Department of Biomedical Engineering, Washington University in St. Louis, St. Louis, MO, 63130, USA.
Department of Electrical and Systems Engineering, Washington University in St. Louis, St. Louis, MO, 63130, USA.
Chembiochem. 2018 Sep 17;19(18):1944-1948. doi: 10.1002/cbic.201800352. Epub 2018 Aug 8.
Oligomeric amyloid structures are crucial therapeutic targets in Alzheimer's and other amyloid diseases. However, these oligomers are too small to be resolved by standard light microscopy. We have developed a simple and versatile tool to image amyloid structures by using thioflavin T without the need for covalent labeling or immunostaining. The dynamic binding of single dye molecules generates photon bursts that are used for fluorophore localization on a nanometer scale. Thus, photobleaching cannot degrade image quality, allowing for extended observation times. Super-resolution transient amyloid binding microscopy promises to directly image native amyloid by using standard probes and record amyloid dynamics over minutes to days. We imaged amyloid fibrils from multiple polypeptides, oligomeric, and fibrillar structures formed during different stages of amyloid-β aggregation, as well as the structural remodeling of amyloid-β fibrils by the compound epi-gallocatechin gallate.
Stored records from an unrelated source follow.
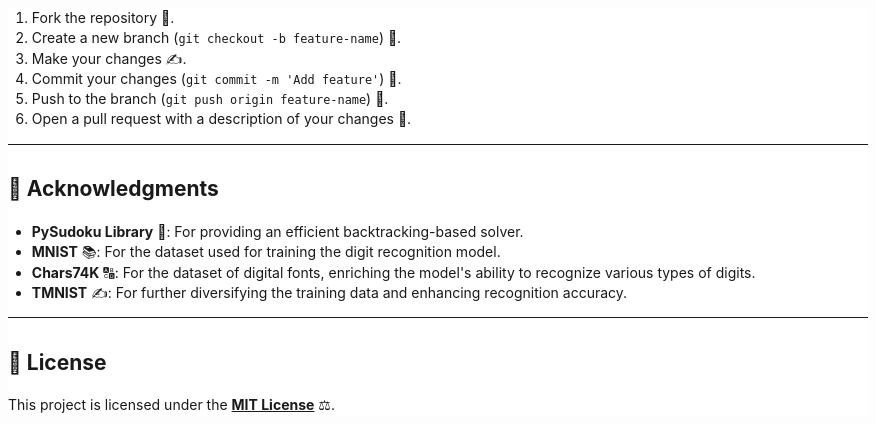 1. Fork the repository 🍴.
2. Create a new branch (`git checkout -b feature-name`) 🌱.
3. Make your changes ✍️.
4. Commit your changes (`git commit -m 'Add feature'`) 💬.
5. Push to the branch (`git push origin feature-name`) 🚀.
6. Open a pull request with a description of your changes 📄.

---

## 🙏 **Acknowledgments**

- **PySudoku Library** 🧩: For providing an efficient backtracking-based solver.
- **MNIST** 📚: For the dataset used for training the digit recognition model.
- **Chars74K** 🔠: For the dataset of digital fonts, enriching the model's ability to recognize various types of digits.
- **TMNIST** ✍️: For further diversifying the training data and enhancing recognition accuracy.

---

## 📜 **License**

This project is licensed under the [**MIT License**](LICENSE) ⚖️.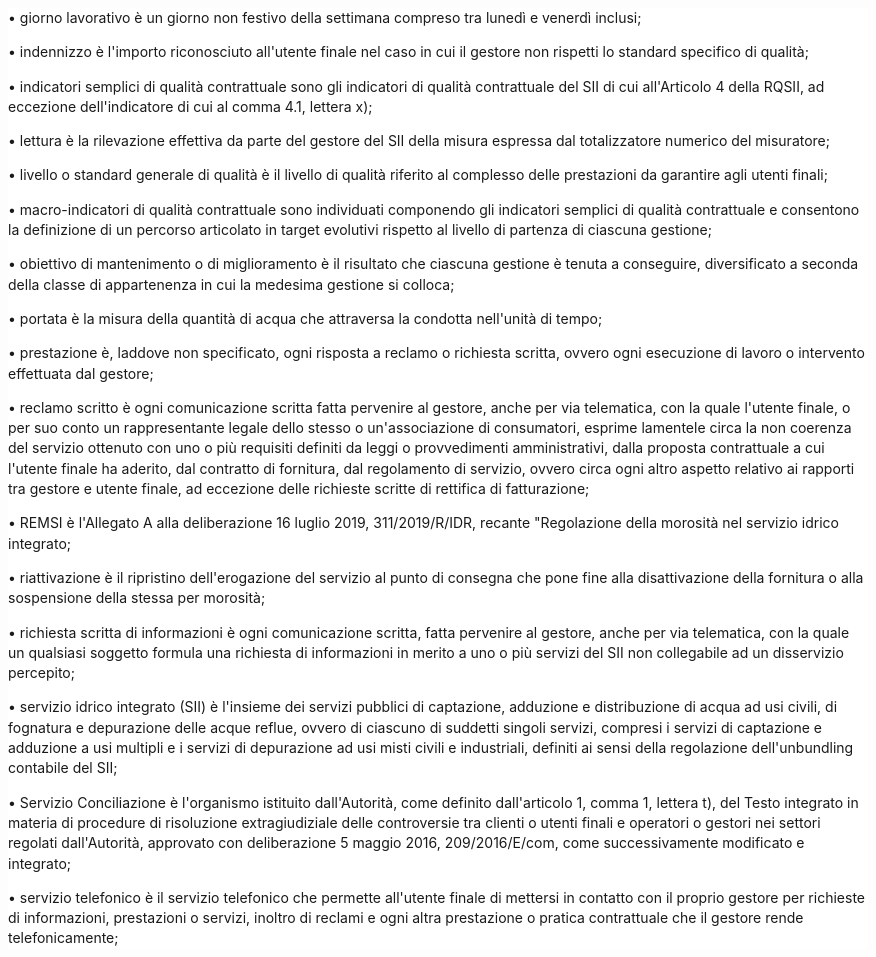 • giorno lavorativo è un giorno non festivo della settimana compreso tra lunedì e venerdì inclusi;

• indennizzo è l'importo riconosciuto all'utente finale nel caso in cui il gestore non rispetti lo standard specifico di qualità;

• indicatori semplici di qualità contrattuale sono gli indicatori di qualità contrattuale del SII di cui all'Articolo 4 della RQSII, ad eccezione dell'indicatore di cui al comma 4.1, lettera x);

• lettura è la rilevazione effettiva da parte del gestore del SII della misura espressa dal totalizzatore numerico del misuratore;

• livello o standard generale di qualità è il livello di qualità riferito al complesso delle prestazioni da garantire agli utenti finali;

• macro-indicatori di qualità contrattuale sono individuati componendo gli indicatori semplici di qualità contrattuale e consentono la definizione di un percorso articolato in target evolutivi rispetto al livello di partenza di ciascuna gestione;

• obiettivo di mantenimento o di miglioramento è il risultato che ciascuna gestione è tenuta a conseguire, diversificato a seconda della classe di appartenenza in cui la medesima gestione si colloca;

• portata è la misura della quantità di acqua che attraversa la condotta nell'unità di tempo;

• prestazione è, laddove non specificato, ogni risposta a reclamo o richiesta scritta, ovvero ogni esecuzione di lavoro o intervento effettuata dal gestore;

• reclamo scritto è ogni comunicazione scritta fatta pervenire al gestore, anche per via telematica, con la quale l'utente finale, o per suo conto un rappresentante legale dello stesso o un'associazione di consumatori, esprime lamentele circa la non coerenza del servizio ottenuto con uno o più requisiti definiti da leggi o provvedimenti amministrativi, dalla proposta contrattuale a cui l'utente finale ha aderito, dal contratto di fornitura, dal regolamento di servizio, ovvero circa ogni altro aspetto relativo ai rapporti tra gestore e utente finale, ad eccezione delle richieste scritte di rettifica di fatturazione;

• REMSI è l'Allegato A alla deliberazione 16 luglio 2019, 311/2019/R/IDR, recante "Regolazione della morosità nel servizio idrico integrato;

• riattivazione è il ripristino dell'erogazione del servizio al punto di consegna che pone fine alla disattivazione della fornitura o alla sospensione della stessa per morosità;

• richiesta scritta di informazioni è ogni comunicazione scritta, fatta pervenire al gestore, anche per via telematica, con la quale un qualsiasi soggetto formula una richiesta di informazioni in merito a uno o più servizi del SII non collegabile ad un disservizio percepito;

• servizio idrico integrato (SII) è l'insieme dei servizi pubblici di captazione, adduzione e distribuzione di acqua ad usi civili, di fognatura e depurazione delle acque reflue, ovvero di ciascuno di suddetti singoli servizi, compresi i servizi di captazione e adduzione a usi multipli e i servizi di depurazione ad usi misti civili e industriali, definiti ai sensi della regolazione dell'unbundling contabile del SII;

• Servizio Conciliazione è l'organismo istituito dall'Autorità, come definito dall'articolo 1, comma 1, lettera t), del Testo integrato in materia di procedure di risoluzione extragiudiziale delle controversie tra clienti o utenti finali e operatori o gestori nei settori regolati dall'Autorità, approvato con deliberazione 5 maggio 2016, 209/2016/E/com, come successivamente modificato e integrato;

• servizio telefonico è il servizio telefonico che permette all'utente finale di mettersi in contatto con il proprio gestore per richieste di informazioni, prestazioni o servizi, inoltro di reclami e ogni altra prestazione o pratica contrattuale che il gestore rende telefonicamente;
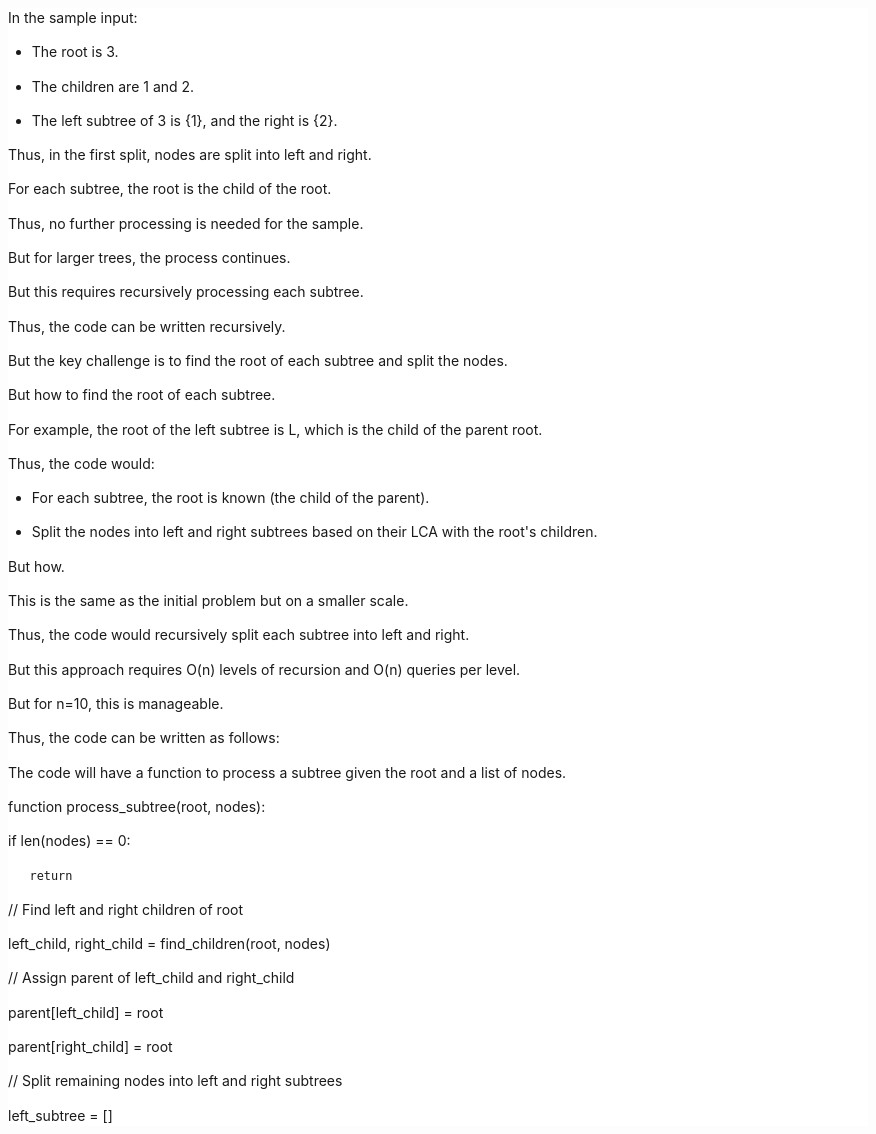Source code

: In the sample input:

- The root is 3.

- The children are 1 and 2.

- The left subtree of 3 is {1}, and the right is {2}.

Thus, in the first split, nodes are split into left and right.

For each subtree, the root is the child of the root.

Thus, no further processing is needed for the sample.

But for larger trees, the process continues.

But this requires recursively processing each subtree.

Thus, the code can be written recursively.

But the key challenge is to find the root of each subtree and split the nodes.

But how to find the root of each subtree.

For example, the root of the left subtree is L, which is the child of the parent root.

Thus, the code would:

- For each subtree, the root is known (the child of the parent).

- Split the nodes into left and right subtrees based on their LCA with the root's children.

But how.

This is the same as the initial problem but on a smaller scale.

Thus, the code would recursively split each subtree into left and right.

But this approach requires O(n) levels of recursion and O(n) queries per level.

But for n=10, this is manageable.

Thus, the code can be written as follows:

The code will have a function to process a subtree given the root and a list of nodes.

function process_subtree(root, nodes):

   if len(nodes) == 0:

       return

   // Find left and right children of root

   left_child, right_child = find_children(root, nodes)

   // Assign parent of left_child and right_child

   parent[left_child] = root

   parent[right_child] = root

   // Split remaining nodes into left and right subtrees

   left_subtree = []

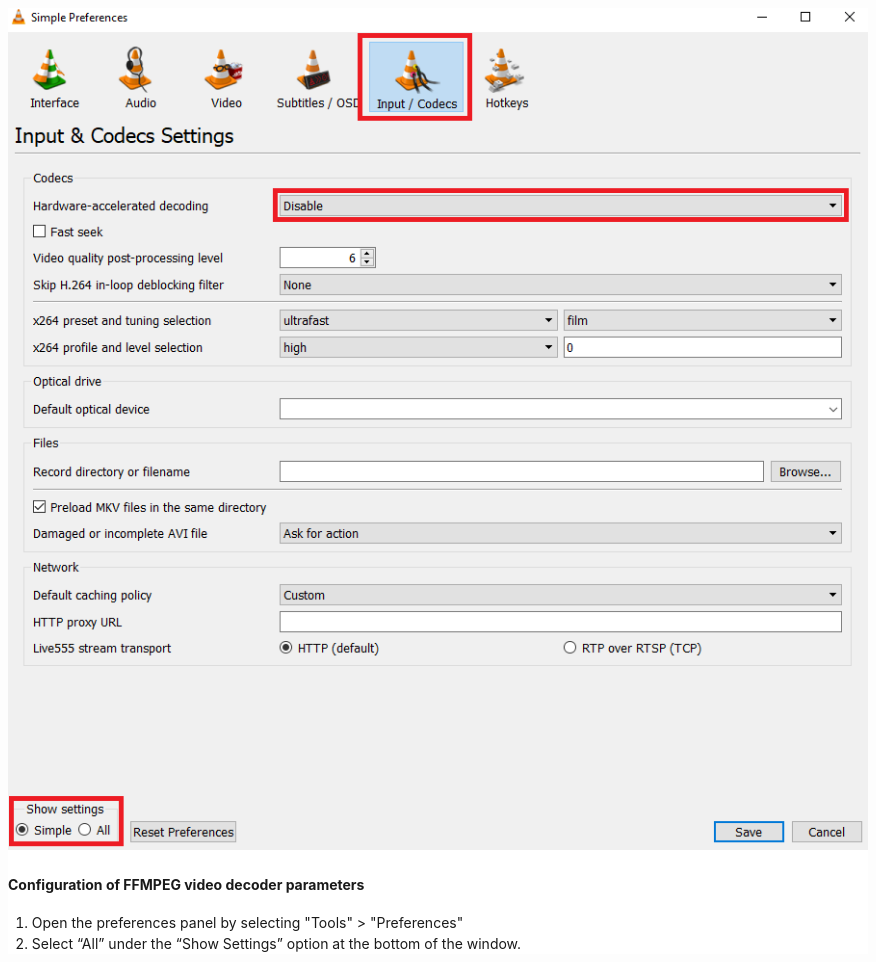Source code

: ![](./images/mpfs-sev-h264-demo/vlc_1_3.png)

<a name="configuration-of-ffmpeg-video-decoder-parameters"></a>

#### Configuration of FFMPEG video decoder parameters

1. Open the preferences panel by selecting "Tools" > "Preferences"
2. Select “All” under the “Show Settings” option at the bottom of the window.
寡聚体淀粉样结构是阿尔茨海默病和其他淀粉样疾病的重要治疗靶点。然而,这些寡聚体太小,无法用标准的光学显微镜来解析。我们开发了一种简单而通用的工具,通过使用硫黄素 T 来成像淀粉样结构,而不需要共价标记或免疫染色。单个染料分子的动态结合会产生光脉冲,用于在纳米尺度上定位荧光团。因此,荧光漂白不会降低图像质量,从而可以进行更长时间的观察。超分辨率瞬态淀粉样结合显微镜有望使用标准探针直接对天然淀粉样蛋白成像,并记录淀粉样蛋白在数分钟到数天内的动态变化。我们对来自多种多肽的淀粉样纤维、寡聚体和在淀粉样蛋白-β聚集的不同阶段形成的纤维状结构,以及化合物表没食子儿茶素没食子酸酯对淀粉样蛋白-β纤维的结构重塑进行了成像。